Em minha biblioteca, tive por vários anos os quatro exemplares de O Pif-Paf. Infelizmente, sumiram. Ainda nos anos 80, tive oportunidade de fazer uma rápida correção a Millôr. Em sua coluna na Veja, ele escrevera que Shakespeare e Cervantes haviam morrido na mesma data, 23 de abril de 1616. No mesmo dia, sim, comentei. Mas não na mesma data. Castela utilizava o calendário gregoriano desde o século XVI, enquanto a Inglaterra só o adotou em 1751. Ou seja, Shakespeare morreu dez dias depois de Cervantes. Millôr recebeu a observação com simpatia.

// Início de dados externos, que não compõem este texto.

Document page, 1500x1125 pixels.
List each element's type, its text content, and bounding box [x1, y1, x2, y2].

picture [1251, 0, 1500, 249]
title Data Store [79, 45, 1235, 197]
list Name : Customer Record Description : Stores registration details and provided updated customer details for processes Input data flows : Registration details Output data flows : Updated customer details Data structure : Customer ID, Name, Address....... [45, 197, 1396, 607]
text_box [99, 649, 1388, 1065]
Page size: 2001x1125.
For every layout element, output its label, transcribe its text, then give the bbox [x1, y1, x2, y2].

Colunista no Pasquim, Millôr acabou se incompatibilizando com os vivaldinos que faziam da contestação seu pé de meia. Foi um dos raros intelectuais do país a definir a verdadeira natureza dos revolucionários pós-64. "A luta armada não deu certo e eles agora pedem indenização? Então, eles não estavam fazendo uma rebelião, mas um investimento". Ziraldo e Jaguar receberam, cada um uma bolsa-ditadura, de R$ 1,2 milhão e R$ 1 milhão respectivamente.

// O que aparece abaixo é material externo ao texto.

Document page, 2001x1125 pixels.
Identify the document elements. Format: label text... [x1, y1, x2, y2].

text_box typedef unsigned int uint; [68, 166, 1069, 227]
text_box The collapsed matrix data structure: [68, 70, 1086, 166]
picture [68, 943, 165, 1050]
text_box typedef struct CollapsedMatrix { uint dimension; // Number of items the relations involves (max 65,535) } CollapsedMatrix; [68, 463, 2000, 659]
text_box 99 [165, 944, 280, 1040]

Autodidata - não teve universidade, exceto a do Meyer, como gostava de chamar a Escola Ennes de Souza, onde estudou de 1931 a 1935 – Millôr tinha amplo domínio de línguas e da cultura ocidental. Publicou mais de cinqüenta livros, quinze peças e uma centena de traduções de dramas, tragédias e comédias. Considerado o melhor tradutor de Shakespeare no Brasil, tinha da tradução uma concepção nada teórica, mas rigorosa:

- Fica dito: não se pode traduzir sem ter uma filosofia a respeito do assunto. Não se pode traduzir sem ter o mais absoluto respeito pelo original e, paradoxalmente, sem o atrevimento ocasional de desrespeitar a letra do original exatamente para lhe captar o melhor espírito. Não se pode traduzir sem o mais amplo conhecimento da língua traduzida mas, acima de tudo, sem o fácil domínio da língua para a qual se traduz. Não se pode traduzir sem cultura e, também, contraditoriamente, não se pode traduzir quando se é um erudito, profissional utilíssimo pelas informações que nos presta – que seria de nós sem os eruditos em Shakespeare? – mas cuja tendência fatal é empalhar borboleta. Não se pode traduzir sem intuição. Não se pode traduzir sem ser escritor, com estilo próprio, originalidade sua, sendo profissional. Não se pode traduzir sem dignidade.

Nada a ver com o vulgar piadista da Globo. Compartilhava comigo – e suponho que era o único a compartilhar – minha visão de Machado de Assis como um escritor banal. Sempre considerei absurdo o fato de a crítica tupiniquim considerar como o grande drama nacional o fato de Capitu ter ou não ter traído Bentinho. Dizia Millôr:

- Machado de Assis é um bobo, mas todo o mundo o coloca no céu. É difícil a pessoa recuar naquilo que absorve na juventude. Minha cabeça funciona o tempo todo. A questão da Capitu em Dom Casmurro, por exemplo. Fica todo o mundo preocupado se a Capitu deu ou não para o Escobar. Ora, é evidente que sim. O livro diz que o filho da Capitu tem a cara do Escobar. Demonstro com evidências que Capitu traiu. Bentinho descreve de tal maneira Escobar que ele parece mesmo apaixonado pelo amigo. Peguei trechos sintomáticos do Bentinho no livro. Escobar se afasta no ônibus e Bentinho fica triste porque ele não lhe dá adeus. Eles ficavam de mãos dadas no colégio de padres e os padres achavam aquilo estranho. Não era normal. Dom Casmurro é um livro fraco.

Assino embaixo. Requiescat in pace, caríssimo. Que o inferno te seja ameno. Lá, encontrarás boa companhia, Swift, Voltaire, Nietzsche. No paraíso estão os puxa-sacos de Jeová, que não deve ter gostado de tua versão da Criação.